## [The records]
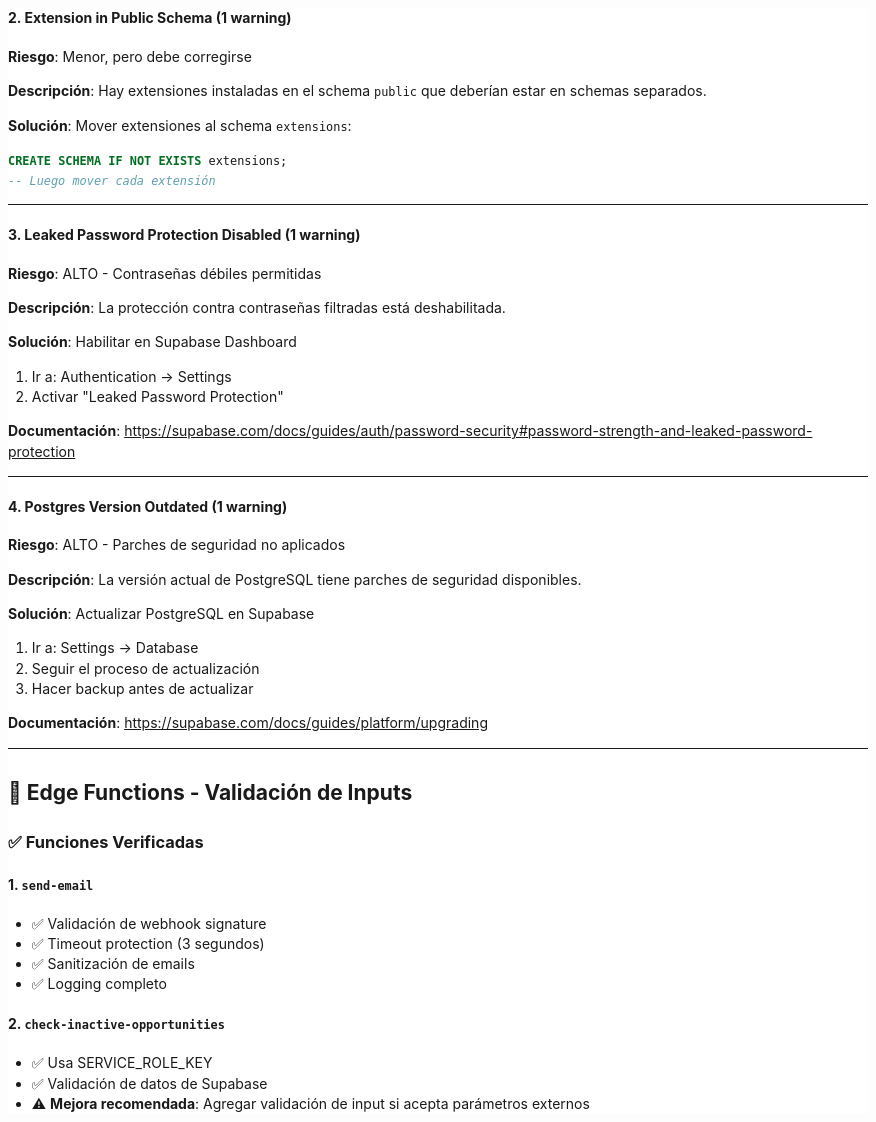 
#### 2. Extension in Public Schema (1 warning)
**Riesgo**: Menor, pero debe corregirse

**Descripción**: Hay extensiones instaladas en el schema `public` que deberían estar en schemas separados.

**Solución**: Mover extensiones al schema `extensions`:
```sql
CREATE SCHEMA IF NOT EXISTS extensions;
-- Luego mover cada extensión
```

---

#### 3. Leaked Password Protection Disabled (1 warning)
**Riesgo**: ALTO - Contraseñas débiles permitidas

**Descripción**: La protección contra contraseñas filtradas está deshabilitada.

**Solución**: Habilitar en Supabase Dashboard
1. Ir a: Authentication → Settings
2. Activar "Leaked Password Protection"

**Documentación**: https://supabase.com/docs/guides/auth/password-security#password-strength-and-leaked-password-protection

---

#### 4. Postgres Version Outdated (1 warning)
**Riesgo**: ALTO - Parches de seguridad no aplicados

**Descripción**: La versión actual de PostgreSQL tiene parches de seguridad disponibles.

**Solución**: Actualizar PostgreSQL en Supabase
1. Ir a: Settings → Database
2. Seguir el proceso de actualización
3. Hacer backup antes de actualizar

**Documentación**: https://supabase.com/docs/guides/platform/upgrading

---

## 🔧 Edge Functions - Validación de Inputs

### ✅ Funciones Verificadas

#### 1. `send-email`
- ✅ Validación de webhook signature
- ✅ Timeout protection (3 segundos)
- ✅ Sanitización de emails
- ✅ Logging completo

#### 2. `check-inactive-opportunities`
- ✅ Usa SERVICE_ROLE_KEY
- ✅ Validación de datos de Supabase
- ⚠️ **Mejora recomendada**: Agregar validación de input si acepta parámetros externos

## [Exercise]
Where the records above contain a line with "- ✅ Timeout protection (3 segundos)", repeat that line and each later line through the end, exactly, and nothing more.

## [Reply to the exercise]
- ✅ Timeout protection (3 segundos)
- ✅ Sanitización de emails
- ✅ Logging completo

#### 2. `check-inactive-opportunities`
- ✅ Usa SERVICE_ROLE_KEY
- ✅ Validación de datos de Supabase
- ⚠️ **Mejora recomendada**: Agregar validación de input si acepta parámetros externos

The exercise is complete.